Urban Green Council has announced the winners of the first “EBies,” which the group is touting as “the Oscars of sustainable building.” This year’s awards honor ten projects in six categories, with the goal of acknowledging “’unsung heroes’ who have made great strides in improving environmental performance but whose accomplishments may otherwise go unheralded,” according to a press release. Buildings undergoing operational improvements or retrofits—but not gut renovations—were eligible for the awards.
Awarded for improvement across two or more categories, this prize went to Glen Neville, director at Deutsche Bank, for energy and water conservation at the bank’s U.S. headquarters at 60 Wall Street in Manhattan.
This category (combined from two after nominations were reviewed) is similar to the All-Rounder but was awarded for improvements made solely through operations, maintenance, or retrocommissioning. Toby Barlow, chief creative officer at advertising firm Team Detroit, received the award for reductions in energy and water use.
Another combined award, this prize went to Steve Allwine, building manager and director of marketing at Seattle architecture firm Johnson Braund, for strategies that have reduced average potable water use to 5 gallons per person per day at the firm’s headquarters.
Three projects received this award by tying for the highest percentage of energy savings.
Klas Haglid, P.E., R.A., principal at Haglid Engineering & Associates received it for the 145 Talmadge Road Industrial Complex in Edison, New Jersey. He shares the honor with Jesse Dillard, P.E., energy manager for the City of Dallas, for a challenging retrofit of the Dallas Museum of Art; and with Carolyn Kelty, P.E., of CMTA Consulting Engineers, for reduced energy use at Rosa Parks Elementary School in Lexington, Kentucky.
This award for the best lighting retrofit—based not only on energy savings but also on good design and productivity improvements—went to two recipients. Dennis Luster, sales representative at Facility Solutions Group, received the award for a lighting retrofit of the Fountainhead Business Park in San Antonio, Texas; and John Sarich, resident manager at William Beaver House in New York City, for lighting improvements to this multifamily building.
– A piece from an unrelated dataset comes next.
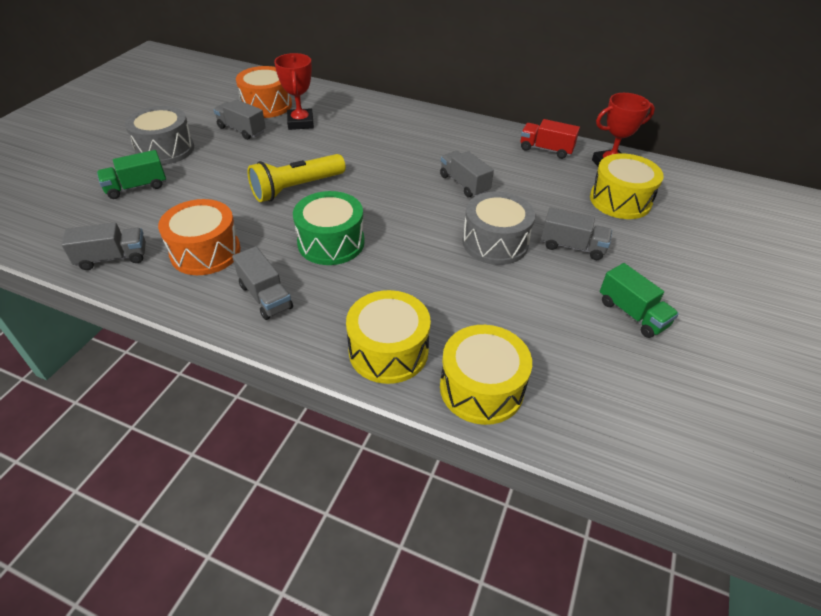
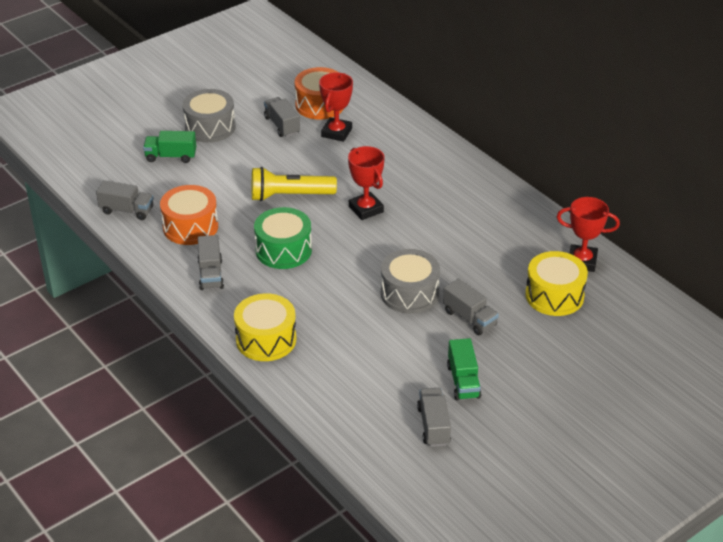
camera: 30 degrees right, 5 degrees down
grey truck [440,151,494,197] -> grey truck moved to [417,388,451,447]
yellow drum [440,325,532,425] -> none
red truck [521,119,580,159] -> none
none -> red trophy [348,146,384,220]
This award recognizes creative solutions in a renovation project, “particularly one that overcame significant barriers in a manner that is scalable,” according to Urban Green Council. Phil Silver, treasurer of 2311 4th Street Homeowners’ Association in Santa Monica, California, took home this prize for pushing past multiple financial, technical, and legal barriers in order to install an 18 kW photovoltaic array for his condominium complex. He shares the award with Marc Zuluaga, vice president and director of multifamily energy services at Steven Winter Associates, who spearheaded a comprehensive ventilation retrofit of Carlyle Towers in Caldwell, New Jersey, that has improved indoor air quality and reduced natural gas consumption by 25%. The strategy has been replicated throughout the New York metropolitan area.